Once you make a friend/boyfriend what you do in private and how you act in public is between you both.
CaptainObvious
January 22nd, 2011, 09:50 PM
frankly, it's very difficult to meet other people who are relationship-eligible without coming out. if you're not comfortable with that, you'll have to accept at least some difficulty. gay-straight alliance clubs can be a decent in-school venue (subject to the fact that some people perceive all members of such clubs as gay anyways), or gay/bi social organizations outside of school as well.
blackmusicbox215
January 24th, 2011, 09:10 PM
I came out to a bunch of people. I'm pretty sure most of the freshman class knows it now, but whatever. I really want/need a boyfriend to. I always post on this one website how I would love one. I think they would know me better than a girl, since were both guys.

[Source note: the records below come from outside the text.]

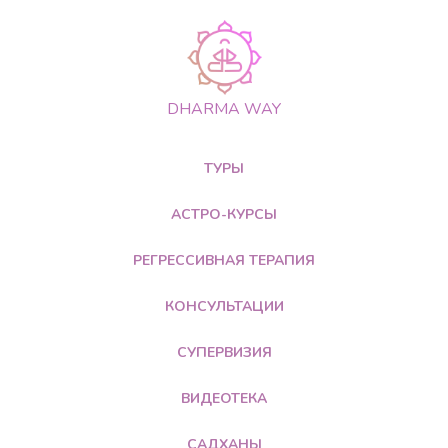
DHARMA WAY
ТУРЫ
АСТРО-КУРСЫ
РЕГРЕССИВНАЯ ТЕРАПИЯ
КОНСУЛЬТАЦИИ
СУПЕРВИЗИЯ
ВИДЕОТЕКА
САДХАНЫ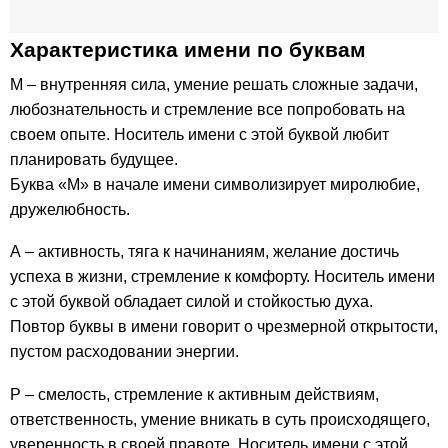
Характеристика имени по буквам
М – внутренняя сила, умение решать сложные задачи,
любознательность и стремление все попробовать на
своем опыте. Носитель имени с этой буквой любит
планировать будущее.
Буква «М» в начале имени символизирует миролюбие,
дружелюбность.
А – активность, тяга к начинаниям, желание достичь
успеха в жизни, стремление к комфорту. Носитель имени
с этой буквой обладает силой и стойкостью духа.
Повтор буквы в имени говорит о чрезмерной открытости,
пустом расходовании энергии.
Р – смелость, стремление к активным действиям,
ответственность, умение вникать в суть происходящего,
уверенность в своей правоте. Носитель имени с этой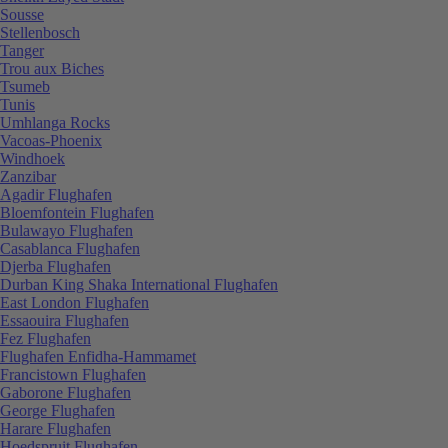
Sousse
Stellenbosch
Tanger
Trou aux Biches
Tsumeb
Tunis
Umhlanga Rocks
Vacoas-Phoenix
Windhoek
Zanzibar
Agadir Flughafen
Bloemfontein Flughafen
Bulawayo Flughafen
Casablanca Flughafen
Djerba Flughafen
Durban King Shaka International Flughafen
East London Flughafen
Essaouira Flughafen
Fez Flughafen
Flughafen Enfidha-Hammamet
Francistown Flughafen
Gaborone Flughafen
George Flughafen
Harare Flughafen
Hoedspruit Flughafen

I just really need a guy. I can see myself dating guys, I'm bi, and girls. I just feel a guy would be better. Now you can see if you can form some kind of LGBT club at school, people are starting one in mine, and have a bunch of people gather there. It can be a place where you can meet people that you didn't know were bi or gay. Also it might lead to some kinda relationship.
Modus Operandi
January 24th, 2011, 11:36 PM
I think the idea of joining a Gay-Straight Alliance is a good bet for not having to come out but still possibly meet someone.